Hi ,
I recently meet a issue that can not query the correct data from hbase with
sql by drill, can anybody help me.
I test with the drill 1.6.
My hbase scheme:
rowkey: salt+day+event+uid + ts , eg: 120160411visituidts
cf : v
qualifier: v, e0, e1
The wrong result only happened when I use group by clause.
This sql will not return correct result:
select CONVERT_FROM(a.`v`.`e0`, 'UTF8') as k, count(a.`v`.`e0`) p from
hbase.browser_action2 a where a.row_key > '0' group by a.`v`.`e0`;
Part of explain of this sql is:
0: jdbc:drill:zk=rfdc5> explain plan for select CONVERT_FROM(a.`v`.`e0`,
'UTF8') as k, count(a.`v`.`e0`) p from hbase.browser_action2 a where
a.row_key > '0' group by a.`v`.`e0`;
+------+------+
| text | json |
+------+------+
| 00-00 Screen
00-01 Project(k=[$0], p=[$1])
00-02 UnionExchange
01-01 Project(k=[CONVERT_FROMUTF8($0)], p=[$1])
01-02 HashAgg(group=[{0}], p=[$SUM0($1)])
01-03 Project($f0=[$0], p=[$1])
01-04 HashToRandomExchange(dist0=[[$0]])
02-01 UnorderedMuxExchange
03-01 Project($f0=[$0], p=[$1],
E_X_P_R_H_A_S_H_F_I_E_L_D=[hash32AsDouble($0)])
03-02 HashAgg(group=[{0}], p=[COUNT($0)])
03-03 Project($f0=[ITEM($1, 'e0')])
03-04 Scan(groupscan=[HBaseGroupScan
[HBaseScanSpec=HBaseScanSpec [tableName=browser_action2, startRow=0\x00,
stopRow=, filter=null], columns=[`*`]]])
The data return very quickly , the result of this sql is :
+------+--------+
| k | p |
+------+--------+
| pay | 12180 |
+------+--------
But I have millons of data in the table.
I tried to change the physical plan. if I change the json explain *"columns"
: [ "`*`" ]* to *"columns" : [ "`v`.`e0`" ] *, it will return the correct
result.
It seems the physical plan is not correct.
I also try to debug the sql parser to find out the reason, but its too
complicate.
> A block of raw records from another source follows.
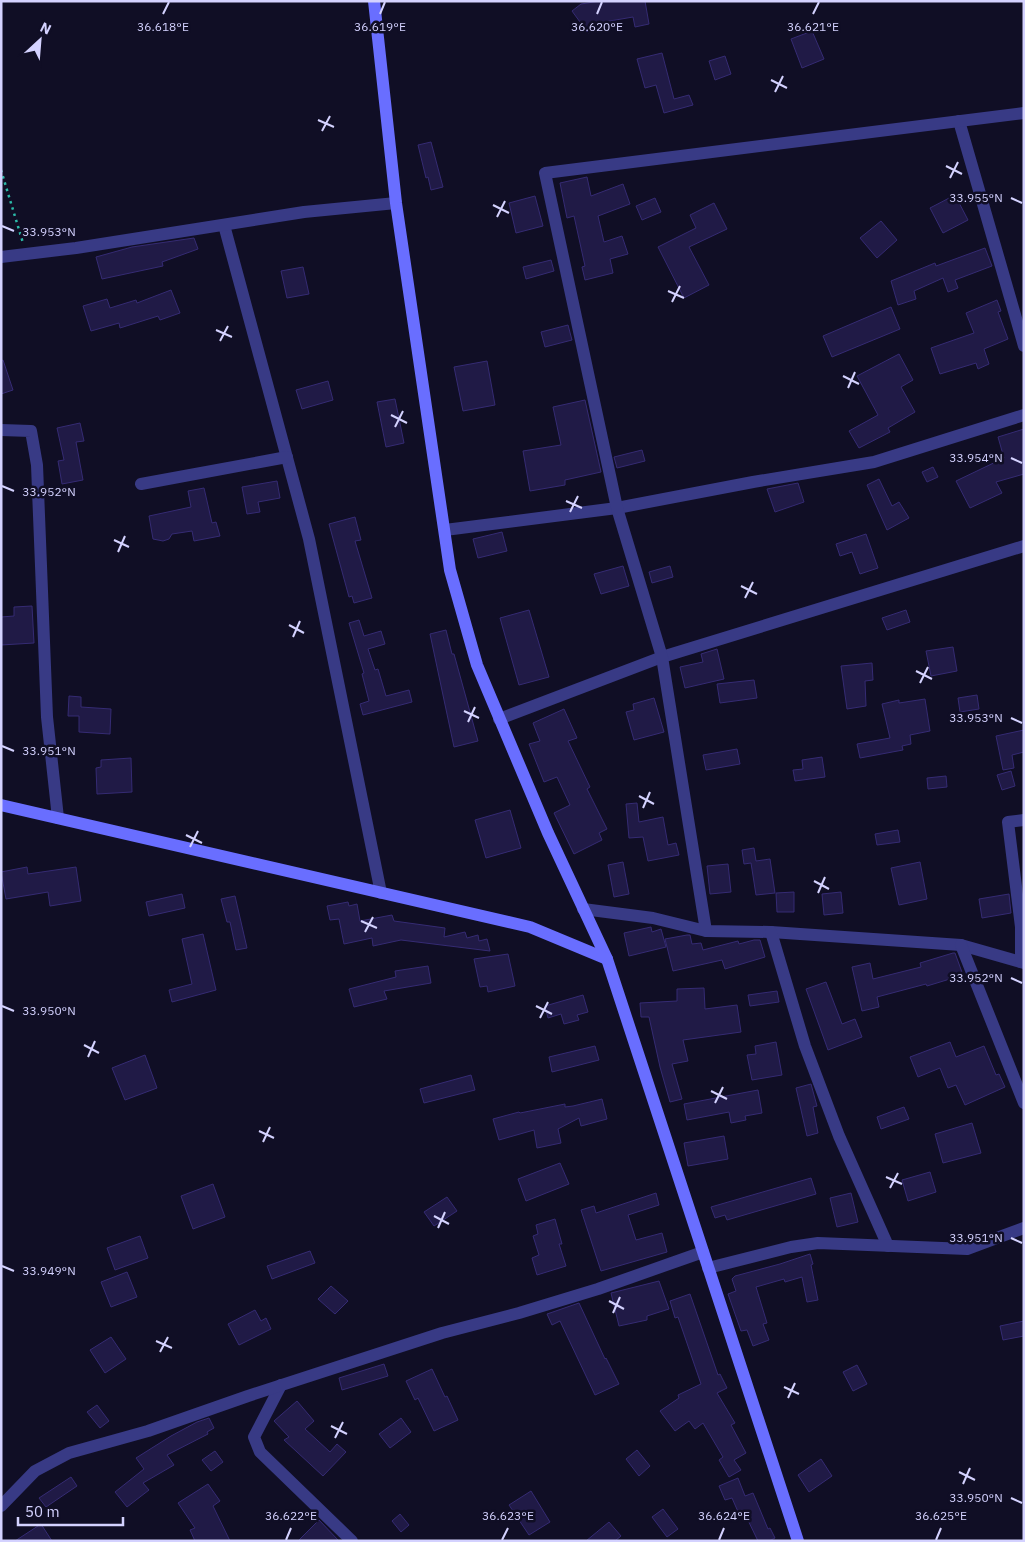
<svg xmlns="http://www.w3.org/2000/svg" width="1025" height="1542" font-family="'IBM Plex Sans',sans-serif">
  <rect width="100%" height="100%" fill="#100e25"/>
  <g fill="#201a46" stroke="#352b73">
    <polygon points="600,1 645,1 649,24 635,27 633,17 604,22 588,33 572,11 581,4"/>
    <polygon points="812,31 824,59 802,68 791,39"/>
    <polygon points="662,53 674,99 689,95 693,105 664,113 656,85 645,88 637,59"/>
    <polygon points="725,56 731,74 715,80 709,61"/>
    <polygon points="431,142 443,187 431,190 428,177 426,178 418,145"/>
    <polygon points="587,177 591,196 623,184 630,204 598,216 604,242 622,236 628,254 610,259 613,273 585,280 582,267 585,266 574,216 567,218 560,183"/>
    <polygon points="955,195 968,220 943,233 930,208"/>
    <polygon points="535,196 543,226 516,233 509,203"/>
    <polygon points="655,198 661,212 642,220 636,206"/>
    <polygon points="714,203 727,229 689,247 709,285 684,298 658,247 696,228 690,215"/>
    <polygon points="881,221 897,240 877,258 860,238"/>
    <polygon points="194,238 198,249 162,262 163,266 102,279 96,257 132,247"/>
    <polygon points="985,248 992,266 955,280 958,288 948,292 943,278 914,291 916,299 898,305 891,281 935,263 936,266"/>
    <polygon points="551,260 554,271 526,279 523,267"/>
    <polygon points="303,267 309,294 287,298 281,271"/>
    <polygon points="171,290 180,313 160,320 158,316 120,328 119,323 91,331 83,306 107,299 110,308 136,300 137,303"/>
    <polygon points="997,300 1001,311 998,312 1008,339 984,349 989,364 978,369 976,363 940,374 931,348 974,333 966,313"/>
    <polygon points="891,307 900,329 832,357 823,336"/>
    <polygon points="568,325 572,340 545,347 541,332"/>
    <polygon points="899,354 913,380 901,387 915,412 888,428 890,432 859,448 849,431 878,415 857,376"/>
    <polygon points="3,360 13,390 1,394 1,361"/>
    <polygon points="487,361 495,405 463,411 454,367"/>
    <polygon points="328,381 333,400 302,409 296,390"/>
    <polygon points="395,399 404,443 386,447 377,402"/>
    <polygon points="585,400 601,472 565,480 565,485 530,491 523,451 561,445 553,407"/>
    <polygon points="80,423 84,441 76,442 83,480 62,484 58,461 64,460 57,428"/>
    <polygon points="1024,429 1024,474 996,482 1002,493 970,508 956,481 1004,458 998,437"/>
    <polygon points="642,450 645,461 617,468 614,457"/>
    <polygon points="933,467 938,477 927,482 922,472"/>
    <polygon points="879,479 892,506 899,502 909,518 887,530 867,485"/>
    <polygon points="277,481 280,498 258,502 260,512 247,514 242,487"/>
    <polygon points="798,483 804,502 775,512 767,489"/>
    <polygon points="204,488 212,523 216,522 220,536 194,541 192,531 172,534 169,539 163,541 153,539 149,516 191,507 188,491"/>
    <polygon points="355,517 361,540 355,541 372,598 354,603 352,596 349,597 329,524"/>
    <polygon points="502,532 507,551 478,558 473,539"/>
    <polygon points="866,534 878,568 860,574 852,552 840,556 836,544"/>
    <polygon points="623,566 629,586 601,594 594,574"/>
    <polygon points="670,566 673,577 652,583 649,572"/>
    <polygon points="32,606 34,643 1,645 1,617 14,616 14,607"/>
    <polygon points="529,610 549,677 519,685 500,618"/>
    <polygon points="906,610 910,622 887,630 882,618"/>
    <polygon points="359,620 364,636 381,631 385,644 368,649 375,670 378,669 386,696 409,690 412,702 363,715 360,704 369,701 362,674 364,673 349,623"/>
    <polygon points="446,630 452,654 454,654 478,741 454,747 430,634"/>
    <polygon points="953,647 957,671 931,676 926,651"/>
    <polygon points="717,649 724,679 685,688 680,667 703,662 701,654"/>
    <polygon points="872,663 873,680 865,681 866,706 847,709 841,666"/>
    <polygon points="754,680 757,698 720,703 717,684"/>
    <polygon points="977,695 979,709 960,712 958,698"/>
    <polygon points="69,696 81,697 81,707 111,709 110,734 79,732 79,716 68,716"/>
    <polygon points="654,698 664,732 634,740 626,712 634,710 633,704"/>
    <polygon points="925,699 930,731 910,735 911,744 902,746 903,750 860,758 857,744 890,738 882,704 899,700 899,703"/>
    <polygon points="564,709 577,738 568,741 590,787 587,789 607,829 599,833 602,840 574,854 554,813 570,805 557,777 544,782 529,744 540,741 533,723"/>
    <polygon points="1024,730 1024,752 1012,755 1014,768 1003,770 996,736"/>
    <polygon points="737,749 740,764 706,770 703,755"/>
    <polygon points="822,757 825,777 795,781 793,770 803,769 802,760"/>
    <polygon points="131,758 132,792 97,794 96,768 101,767 101,760"/>
    <polygon points="1011,771 1015,786 1002,790 997,775"/>
    <polygon points="946,776 947,787 928,789 927,778"/>
    <polygon points="637,803 639,822 663,817 668,845 676,843 679,855 648,861 643,837 629,838 626,804"/>
    <polygon points="510,810 521,848 486,858 475,820"/>
    <polygon points="898,830 900,842 877,845 875,834"/>
    <polygon points="754,848 756,861 770,859 775,893 756,895 751,863 744,864 742,850"/>
    <polygon points="623,862 629,894 614,897 608,865"/>
    <polygon points="920,862 927,899 899,905 891,868"/>
    <polygon points="728,864 731,892 710,894 707,866"/>
    <polygon points="27,867 28,874 76,867 81,901 50,906 48,892 6,899 1,872"/>
    <polygon points="794,892 794,912 777,912 776,893"/>
    <polygon points="841,892 843,913 824,915 822,894"/>
    <polygon points="182,894 185,908 149,916 146,902"/>
    <polygon points="1009,894 1011,913 982,918 979,899"/>
    <polygon points="235,896 247,948 236,950 230,922 227,922 221,899"/>
    <polygon points="348,902 349,906 357,904 360,921 392,915 394,921 445,928 444,937 465,932 467,938 478,935 479,941 487,939 490,951 401,940 373,946 372,938 344,944 339,919 330,920 327,906"/>
    <polygon points="651,927 652,932 661,929 666,947 629,956 624,933"/>
    <polygon points="203,934 216,990 172,1002 169,990 192,984 182,939"/>
    <polygon points="687,935 690,935 692,944 701,943 703,950 738,941 739,944 754,940 760,940 765,957 725,969 722,960 673,971 665,939"/>
    <polygon points="953,953 955,953 963,975 927,986 926,984 877,997 879,1007 862,1011 852,967 870,963 873,979 921,967 920,963"/>
    <polygon points="508,954 515,986 488,992 487,986 480,987 474,959"/>
    <polygon points="428,966 431,983 384,991 387,999 354,1007 349,989 396,977 395,971"/>
    <polygon points="826,982 842,1024 855,1019 862,1037 828,1050 806,989"/>
    <polygon points="704,988 705,1009 737,1005 741,1032 683,1040 688,1061 672,1064 682,1099 670,1102 660,1067 649,1017 641,1017 640,1003 677,1001 677,989"/>
    <polygon points="777,991 779,1002 750,1006 748,995"/>
    <polygon points="583,995 588,1012 577,1015 579,1020 564,1024 561,1014 548,1018 545,1006"/>
    <polygon points="776,1042 782,1075 752,1080 747,1055 756,1054 755,1046"/>
    <polygon points="950,1042 956,1057 984,1046 996,1075 999,1074 1005,1087 965,1105 956,1085 948,1088 940,1068 918,1077 910,1057"/>
    <polygon points="595,1046 599,1060 552,1072 549,1057"/>
    <polygon points="145,1055 157,1088 125,1100 112,1068"/>
    <polygon points="471,1075 475,1090 424,1103 420,1089"/>
    <polygon points="811,1084 817,1106 813,1107 818,1133 807,1136 796,1088"/>
    <polygon points="758,1090 762,1113 745,1116 746,1120 731,1123 729,1112 687,1120 684,1104"/>
    <polygon points="602,1099 607,1119 581,1126 579,1118 558,1129 561,1143 537,1148 534,1130 499,1140 493,1119 519,1112 520,1113 565,1104 565,1107 573,1106"/>
    <polygon points="904,1107 909,1119 881,1129 877,1117"/>
    <polygon points="972,1123 981,1153 943,1163 935,1134"/>
    <polygon points="724,1136 728,1159 688,1166 684,1143"/>
    <polygon points="560,1163 569,1184 526,1201 518,1179"/>
    <polygon points="930,1172 936,1192 908,1201 902,1180"/>
    <polygon points="811,1178 816,1194 727,1220 725,1215 715,1218 711,1207"/>
    <polygon points="213,1184 225,1217 193,1229 181,1196"/>
    <polygon points="656,1193 659,1205 628,1215 636,1240 662,1233 667,1252 601,1271 581,1210 594,1206 596,1213"/>
    <polygon points="851,1193 858,1222 837,1227 830,1198"/>
    <polygon points="447,1197 457,1211 434,1226 424,1212"/>
    <polygon points="555,1219 562,1244 559,1244 566,1266 537,1275 532,1258 539,1255 533,1236 538,1234 536,1225"/>
    <polygon points="140,1236 148,1258 115,1270 107,1248"/>
    <polygon points="310,1251 315,1263 272,1279 267,1266"/>
    <polygon points="810,1254 813,1264 811,1265 818,1300 807,1302 802,1277 785,1282 784,1279 756,1287 767,1323 763,1324 769,1340 753,1346 747,1330 741,1331 728,1294 736,1291 732,1279 735,1276 780,1264"/>
    <polygon points="127,1272 137,1297 111,1307 101,1282"/>
    <polygon points="659,1281 669,1309 647,1316 647,1320 619,1326 611,1293"/>
    <polygon points="331,1286 348,1301 335,1314 318,1299"/>
    <polygon points="690,1294 718,1375 720,1374 727,1388 717,1393 735,1423 731,1425 746,1453 734,1460 741,1470 729,1477 719,1460 723,1457 703,1423 695,1429 689,1421 675,1431 660,1411 679,1398 678,1395 701,1384 678,1317 675,1318 670,1301"/>
    <polygon points="579,1303 605,1359 606,1358 619,1384 595,1395 560,1321 552,1325 547,1314"/>
    <polygon points="255,1310 261,1321 266,1318 271,1329 239,1345 228,1324"/>
    <polygon points="1024,1321 1024,1336 1003,1340 1000,1326"/>
    <polygon points="111,1337 126,1359 105,1373 90,1350"/>
    <polygon points="384,1364 388,1376 342,1390 339,1378"/>
    <polygon points="857,1365 867,1384 853,1391 843,1372"/>
    <polygon points="432,1369 445,1397 447,1396 458,1420 434,1431 418,1398 415,1400 406,1381"/>
    <polygon points="297,1401 314,1421 305,1429 330,1452 337,1444 346,1452 323,1476 284,1440 289,1437 274,1421"/>
    <polygon points="97,1405 109,1421 100,1428 87,1412"/>
    <polygon points="209,1418 214,1428 207,1432 208,1434 167,1455 174,1465 143,1483 149,1490 127,1507 115,1492 144,1469 136,1458 171,1436 197,1422"/>
    <polygon points="401,1418 411,1432 390,1448 379,1434"/>
    <polygon points="637,1450 650,1466 639,1476 626,1459"/>
    <polygon points="215,1451 223,1462 211,1471 202,1460"/>
    <polygon points="821,1459 832,1476 809,1492 798,1475"/>
    <polygon points="71,1477 77,1486 46,1507 39,1498"/>
    <polygon points="738,1478 745,1496 753,1493 768,1529 770,1528 775,1538 769,1541 758,1541 744,1512 739,1514 732,1498 725,1500 719,1486"/>
    <polygon points="208,1484 220,1501 213,1506 230,1541 195,1541 190,1530 195,1528 178,1503"/>
    <polygon points="531,1491 550,1522 529,1535 509,1505"/>
    <polygon points="663,1509 678,1529 667,1537 652,1517"/>
    <polygon points="400,1514 409,1525 401,1532 392,1521"/>
    <polygon points="319,1520 339,1541 298,1541"/>
    <polygon points="609,1522 621,1536 615,1541 586,1541"/>
    <polygon points="41,1524 52,1541 15,1541"/>
  </g>
  <g fill="none" stroke-linecap="round" stroke-linejoin="round">
    <polyline stroke="#2cb9a8" stroke-width="2.5" stroke-dasharray="2.5 4" stroke-linecap="butt" points="1,170 23,243"/>
    <g stroke="#383a85" stroke-width="12">
      <polyline points="959,121 1024,346"/>
      <polyline points="224,225 309,539 381,893"/>
      <polyline points="1,257 76,248 304,212 396,203"/>
      <polyline points="1,430 31,431 37,465 47,717 58,818"/>
      <polyline points="141,484 287,457"/>
      <polyline points="445,530 617,508 753,482 874,462 1024,415"/>
      <polyline points="499,719 662,657 1024,546"/>
      <polyline points="583,909 653,918 706,931 771,932 961,945 1024,963"/>
      <polyline points="706,931 662,657 617,508 545,173 1024,113"/>
      <polyline points="771,932 805,1046 839,1136 888,1246"/>
      <polyline points="961,945 1024,1103"/>
      <polyline points="1021,962 1021,927 1008,822 1024,820"/>
      <polyline points="708,1268 791,1247 818,1243 967,1249 1024,1228"/>
      <polyline points="281,1385 254,1437 260,1452 352,1541"/>
    </g>
    <polyline stroke="#383a85" stroke-width="12" points="1,1506 35,1471 69,1453 148,1431 248,1396 442,1333 519,1313 598,1289 703,1252"/>
    <g stroke="#696eff" stroke-width="12">
      <polyline points="374,1 396,203 450,570 477,665 548,833 607,959 798,1541"/>
      <polyline points="1,805 530,927 607,959"/>
    </g>
  </g>
  <path fill="none" stroke="#d4d2ff" stroke-width="2" d="M163 14 169 2M380 14 385 2M597 14 602 2M813 14 819 2M771 80 787 88M775 92 783 76M318 120 334 127M322 131 330 116M946 166 962 174M950 178 958 162M1011 198 1022 203M493 205 509 213M497 217 505 201M2 226 14 231M668 291 684 298M672 302 680 286M216 330 232 337M220 341 228 326M843 376 859 384M848 388 855 372M391 415 407 423M395 427 403 411M1011 458 1022 463M2 486 14 491M566 501 582 508M570 512 578 496M114 540 129 547M118 552 125 536M741 586 757 594M745 598 753 582M289 625 304 633M293 637 300 621M916 671 932 679M920 683 928 667M464 711 479 718M1011 718 1022 723M468 722 475 707M2 746 14 751M639 796 654 804M643 808 650 792M186 835 202 843M190 847 198 831M814 881 829 889M818 893 825 877M361 921 377 928M365 932 373 917M1011 978 1022 983M2 1006 14 1011M536 1006 552 1014M540 1018 548 1002M84 1045 99 1053M88 1057 95 1041M711 1091 727 1099M715 1103 723 1087M259 1131 274 1138M263 1142 270 1127M886 1177 902 1184M890 1188 898 1173M434 1216 449 1224M438 1228 445 1212M1011 1238 1022 1243M2 1266 14 1271M609 1301 624 1309M613 1313 620 1297M156 1341 172 1348M160 1352 168 1337M784 1387 799 1394M788 1398 795 1383M331 1426 347 1434M335 1438 343 1422M959 1472 975 1480M963 1484 970 1468M1011 1498 1022 1503M286 1540 291 1528M502 1540 508 1528M719 1540 724 1528M936 1540 941 1528"/>
  <g font-size="12" text-anchor="middle" fill="#d4d2ff" stroke="#100e25" stroke-width="5" stroke-linejoin="round" paint-order="stroke">
    <text x="163" y="31">36.618°E</text>
    <text x="380" y="31">36.619°E</text>
    <text x="597" y="31">36.620°E</text>
    <text x="813" y="31">36.621°E</text>
    <text x="976" y="202">33.955°N</text>
    <text x="49" y="236">33.953°N</text>
    <text x="976" y="462">33.954°N</text>
    <text x="49" y="496">33.952°N</text>
    <text x="976" y="722">33.953°N</text>
    <text x="49" y="755">33.951°N</text>
    <text x="976" y="982">33.952°N</text>
    <text x="49" y="1015">33.950°N</text>
    <text x="976" y="1242">33.951°N</text>
    <text x="49" y="1275">33.949°N</text>
    <text x="976" y="1502">33.950°N</text>
    <text x="291" y="1520">36.622°E</text>
    <text x="508" y="1520">36.623°E</text>
    <text x="724" y="1520">36.624°E</text>
    <text x="941" y="1520">36.625°E</text>
  </g>
  <rect width="1025" height="1542" fill="none" stroke="#d4d2ff" stroke-width="5"/>
  <g transform="translate(40 40) rotate(26)" stroke="#100e25" stroke-width="4" paint-order="stroke">
  <path d="M0-4L9 19L0 12L-9 19Z" fill="#d4d2ff"/>
  <text y="-8" font-size="14" font-weight="bold" text-anchor="middle" fill="#d4d2ff">N</text>
  </g>
  <path d="M18 1517v8h105v-8" fill="none" stroke="#d4d2ff" stroke-width="2.5"/>
  <text x="25" y="1517" font-size="15" fill="#d4d2ff" stroke="#100e25" stroke-width="4" paint-order="stroke">50 m</text>
</svg>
Can anyone help me.
Also this sql have the same issue.
select CONVERT_FROM(BYTE_SUBSTR(a.row_key, 1 , 9), 'UTF8') as k,
count(a.row_key) p from hbase.browser_action2 a group by
BYTE_SUBSTR(a.row_key, 1 , 9);
I change the json explain *"columns" : [ "`*`" ]* to *"columns" : [
"`row_key`" ] *, it will return the correct result.